*TASK OBJECTIVE*: Output the entire listing without altering anything.
(DATA PROVIDED begins)
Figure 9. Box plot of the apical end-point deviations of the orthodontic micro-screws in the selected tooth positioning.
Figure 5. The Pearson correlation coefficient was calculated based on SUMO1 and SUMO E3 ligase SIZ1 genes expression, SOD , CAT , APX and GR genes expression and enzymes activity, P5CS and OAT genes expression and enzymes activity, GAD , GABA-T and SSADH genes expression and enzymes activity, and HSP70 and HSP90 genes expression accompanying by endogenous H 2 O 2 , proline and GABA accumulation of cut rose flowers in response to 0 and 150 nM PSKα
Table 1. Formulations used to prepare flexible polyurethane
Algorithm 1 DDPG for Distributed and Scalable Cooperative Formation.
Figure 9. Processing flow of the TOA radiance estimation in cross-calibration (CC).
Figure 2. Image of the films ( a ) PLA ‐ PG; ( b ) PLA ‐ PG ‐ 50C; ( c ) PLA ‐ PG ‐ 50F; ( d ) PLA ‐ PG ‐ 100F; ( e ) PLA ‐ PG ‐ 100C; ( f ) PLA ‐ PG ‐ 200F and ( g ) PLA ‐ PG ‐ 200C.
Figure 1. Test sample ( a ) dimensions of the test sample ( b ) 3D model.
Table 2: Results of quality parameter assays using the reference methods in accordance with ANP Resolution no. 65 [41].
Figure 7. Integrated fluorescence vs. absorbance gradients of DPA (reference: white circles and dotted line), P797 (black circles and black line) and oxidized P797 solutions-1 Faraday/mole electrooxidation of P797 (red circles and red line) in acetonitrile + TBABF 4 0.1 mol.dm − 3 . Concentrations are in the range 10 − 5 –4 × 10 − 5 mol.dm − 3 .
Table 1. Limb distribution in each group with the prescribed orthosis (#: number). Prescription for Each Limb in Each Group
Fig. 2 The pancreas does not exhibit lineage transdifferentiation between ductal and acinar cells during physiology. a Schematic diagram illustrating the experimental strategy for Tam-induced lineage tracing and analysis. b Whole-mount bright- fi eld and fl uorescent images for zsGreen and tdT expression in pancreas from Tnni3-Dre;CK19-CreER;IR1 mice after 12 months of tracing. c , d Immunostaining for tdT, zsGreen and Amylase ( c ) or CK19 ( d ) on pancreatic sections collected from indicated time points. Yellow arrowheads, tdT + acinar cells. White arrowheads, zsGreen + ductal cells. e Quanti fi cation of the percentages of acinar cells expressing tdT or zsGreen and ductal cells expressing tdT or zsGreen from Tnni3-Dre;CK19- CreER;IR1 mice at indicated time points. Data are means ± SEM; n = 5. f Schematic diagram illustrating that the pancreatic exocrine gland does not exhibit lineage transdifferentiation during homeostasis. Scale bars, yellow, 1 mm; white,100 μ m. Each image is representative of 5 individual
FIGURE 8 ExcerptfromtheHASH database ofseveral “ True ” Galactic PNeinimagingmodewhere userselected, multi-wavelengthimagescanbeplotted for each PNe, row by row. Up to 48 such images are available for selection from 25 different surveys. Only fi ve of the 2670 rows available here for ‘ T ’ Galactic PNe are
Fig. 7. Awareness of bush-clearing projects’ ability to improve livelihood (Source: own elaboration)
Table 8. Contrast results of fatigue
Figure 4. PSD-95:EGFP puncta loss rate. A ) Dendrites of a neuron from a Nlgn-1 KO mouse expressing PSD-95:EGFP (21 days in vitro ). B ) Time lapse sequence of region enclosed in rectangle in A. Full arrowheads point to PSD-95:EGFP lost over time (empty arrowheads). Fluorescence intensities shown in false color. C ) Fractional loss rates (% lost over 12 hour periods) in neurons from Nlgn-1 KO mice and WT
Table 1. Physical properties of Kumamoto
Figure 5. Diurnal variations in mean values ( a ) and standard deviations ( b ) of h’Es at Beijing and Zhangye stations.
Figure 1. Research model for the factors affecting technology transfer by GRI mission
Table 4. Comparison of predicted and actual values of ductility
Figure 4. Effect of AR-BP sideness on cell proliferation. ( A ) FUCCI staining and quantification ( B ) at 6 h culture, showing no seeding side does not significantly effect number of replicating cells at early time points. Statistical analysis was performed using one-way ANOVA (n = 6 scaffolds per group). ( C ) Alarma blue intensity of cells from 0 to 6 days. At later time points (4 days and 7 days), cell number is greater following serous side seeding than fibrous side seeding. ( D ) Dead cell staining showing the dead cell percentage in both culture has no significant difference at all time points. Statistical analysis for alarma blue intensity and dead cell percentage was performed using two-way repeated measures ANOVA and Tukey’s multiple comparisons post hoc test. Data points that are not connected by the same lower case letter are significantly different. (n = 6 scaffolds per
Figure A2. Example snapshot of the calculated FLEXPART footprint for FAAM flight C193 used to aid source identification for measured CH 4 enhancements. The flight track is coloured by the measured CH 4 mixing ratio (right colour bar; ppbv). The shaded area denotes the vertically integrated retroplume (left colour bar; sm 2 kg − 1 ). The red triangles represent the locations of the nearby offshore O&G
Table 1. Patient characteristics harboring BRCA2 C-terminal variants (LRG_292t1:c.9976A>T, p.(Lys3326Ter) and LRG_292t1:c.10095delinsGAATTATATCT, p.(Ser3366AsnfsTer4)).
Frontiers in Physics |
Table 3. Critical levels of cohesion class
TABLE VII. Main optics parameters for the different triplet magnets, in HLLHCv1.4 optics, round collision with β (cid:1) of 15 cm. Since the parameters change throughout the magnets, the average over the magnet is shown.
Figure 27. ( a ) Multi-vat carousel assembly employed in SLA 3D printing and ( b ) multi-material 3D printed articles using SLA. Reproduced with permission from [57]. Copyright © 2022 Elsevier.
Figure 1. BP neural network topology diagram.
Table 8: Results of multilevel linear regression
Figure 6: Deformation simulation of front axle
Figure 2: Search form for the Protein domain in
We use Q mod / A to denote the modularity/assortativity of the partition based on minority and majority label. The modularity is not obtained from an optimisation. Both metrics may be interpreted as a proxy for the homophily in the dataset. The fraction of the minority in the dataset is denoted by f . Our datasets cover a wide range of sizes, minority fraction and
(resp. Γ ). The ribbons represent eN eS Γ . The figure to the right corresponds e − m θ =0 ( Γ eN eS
(DATA PROVIDED ends)
*WRITTEN ANSWER*:
Figure 9. Box plot of the apical end-point deviations of the orthodontic micro-screws in the selected tooth positioning.
Figure 5. The Pearson correlation coefficient was calculated based on SUMO1 and SUMO E3 ligase SIZ1 genes expression, SOD , CAT , APX and GR genes expression and enzymes activity, P5CS and OAT genes expression and enzymes activity, GAD , GABA-T and SSADH genes expression and enzymes activity, and HSP70 and HSP90 genes expression accompanying by endogenous H 2 O 2 , proline and GABA accumulation of cut rose flowers in response to 0 and 150 nM PSKα
Table 1. Formulations used to prepare flexible polyurethane
Algorithm 1 DDPG for Distributed and Scalable Cooperative Formation.
Figure 9. Processing flow of the TOA radiance estimation in cross-calibration (CC).
Figure 2. Image of the films ( a ) PLA ‐ PG; ( b ) PLA ‐ PG ‐ 50C; ( c ) PLA ‐ PG ‐ 50F; ( d ) PLA ‐ PG ‐ 100F; ( e ) PLA ‐ PG ‐ 100C; ( f ) PLA ‐ PG ‐ 200F and ( g ) PLA ‐ PG ‐ 200C.
Figure 1. Test sample ( a ) dimensions of the test sample ( b ) 3D model.
Table 2: Results of quality parameter assays using the reference methods in accordance with ANP Resolution no. 65 [41].
Figure 7. Integrated fluorescence vs. absorbance gradients of DPA (reference: white circles and dotted line), P797 (black circles and black line) and oxidized P797 solutions-1 Faraday/mole electrooxidation of P797 (red circles and red line) in acetonitrile + TBABF 4 0.1 mol.dm − 3 . Concentrations are in the range 10 − 5 –4 × 10 − 5 mol.dm − 3 .
Table 1. Limb distribution in each group with the prescribed orthosis (#: number). Prescription for Each Limb in Each Group
Fig. 2 The pancreas does not exhibit lineage transdifferentiation between ductal and acinar cells during physiology. a Schematic diagram illustrating the experimental strategy for Tam-induced lineage tracing and analysis. b Whole-mount bright- fi eld and fl uorescent images for zsGreen and tdT expression in pancreas from Tnni3-Dre;CK19-CreER;IR1 mice after 12 months of tracing. c , d Immunostaining for tdT, zsGreen and Amylase ( c ) or CK19 ( d ) on pancreatic sections collected from indicated time points. Yellow arrowheads, tdT + acinar cells. White arrowheads, zsGreen + ductal cells. e Quanti fi cation of the percentages of acinar cells expressing tdT or zsGreen and ductal cells expressing tdT or zsGreen from Tnni3-Dre;CK19- CreER;IR1 mice at indicated time points. Data are means ± SEM; n = 5. f Schematic diagram illustrating that the pancreatic exocrine gland does not exhibit lineage transdifferentiation during homeostasis. Scale bars, yellow, 1 mm; white,100 μ m. Each image is representative of 5 individual
FIGURE 8 ExcerptfromtheHASH database ofseveral “ True ” Galactic PNeinimagingmodewhere userselected, multi-wavelengthimagescanbeplotted for each PNe, row by row. Up to 48 such images are available for selection from 25 different surveys. Only fi ve of the 2670 rows available here for ‘ T ’ Galactic PNe are
Fig. 7. Awareness of bush-clearing projects’ ability to improve livelihood (Source: own elaboration)
Table 8. Contrast results of fatigue
Figure 4. PSD-95:EGFP puncta loss rate. A ) Dendrites of a neuron from a Nlgn-1 KO mouse expressing PSD-95:EGFP (21 days in vitro ). B ) Time lapse sequence of region enclosed in rectangle in A. Full arrowheads point to PSD-95:EGFP lost over time (empty arrowheads). Fluorescence intensities shown in false color. C ) Fractional loss rates (% lost over 12 hour periods) in neurons from Nlgn-1 KO mice and WT
Table 1. Physical properties of Kumamoto
Figure 5. Diurnal variations in mean values ( a ) and standard deviations ( b ) of h’Es at Beijing and Zhangye stations.
Figure 1. Research model for the factors affecting technology transfer by GRI mission
Table 4. Comparison of predicted and actual values of ductility
Figure 4. Effect of AR-BP sideness on cell proliferation. ( A ) FUCCI staining and quantification ( B ) at 6 h culture, showing no seeding side does not significantly effect number of replicating cells at early time points. Statistical analysis was performed using one-way ANOVA (n = 6 scaffolds per group). ( C ) Alarma blue intensity of cells from 0 to 6 days. At later time points (4 days and 7 days), cell number is greater following serous side seeding than fibrous side seeding. ( D ) Dead cell staining showing the dead cell percentage in both culture has no significant difference at all time points. Statistical analysis for alarma blue intensity and dead cell percentage was performed using two-way repeated measures ANOVA and Tukey’s multiple comparisons post hoc test. Data points that are not connected by the same lower case letter are significantly different. (n = 6 scaffolds per
Figure A2. Example snapshot of the calculated FLEXPART footprint for FAAM flight C193 used to aid source identification for measured CH 4 enhancements. The flight track is coloured by the measured CH 4 mixing ratio (right colour bar; ppbv). The shaded area denotes the vertically integrated retroplume (left colour bar; sm 2 kg − 1 ). The red triangles represent the locations of the nearby offshore O&G
Table 1. Patient characteristics harboring BRCA2 C-terminal variants (LRG_292t1:c.9976A>T, p.(Lys3326Ter) and LRG_292t1:c.10095delinsGAATTATATCT, p.(Ser3366AsnfsTer4)).
Frontiers in Physics |
Table 3. Critical levels of cohesion class
TABLE VII. Main optics parameters for the different triplet magnets, in HLLHCv1.4 optics, round collision with β (cid:1) of 15 cm. Since the parameters change throughout the magnets, the average over the magnet is shown.
Figure 27. ( a ) Multi-vat carousel assembly employed in SLA 3D printing and ( b ) multi-material 3D printed articles using SLA. Reproduced with permission from [57]. Copyright © 2022 Elsevier.
Figure 1. BP neural network topology diagram.
Table 8: Results of multilevel linear regression
Figure 6: Deformation simulation of front axle
Figure 2: Search form for the Protein domain in
We use Q mod / A to denote the modularity/assortativity of the partition based on minority and majority label. The modularity is not obtained from an optimisation. Both metrics may be interpreted as a proxy for the homophily in the dataset. The fraction of the minority in the dataset is denoted by f . Our datasets cover a wide range of sizes, minority fraction and
(resp. Γ ). The ribbons represent eN eS Γ . The figure to the right corresponds e − m θ =0 ( Γ eN eS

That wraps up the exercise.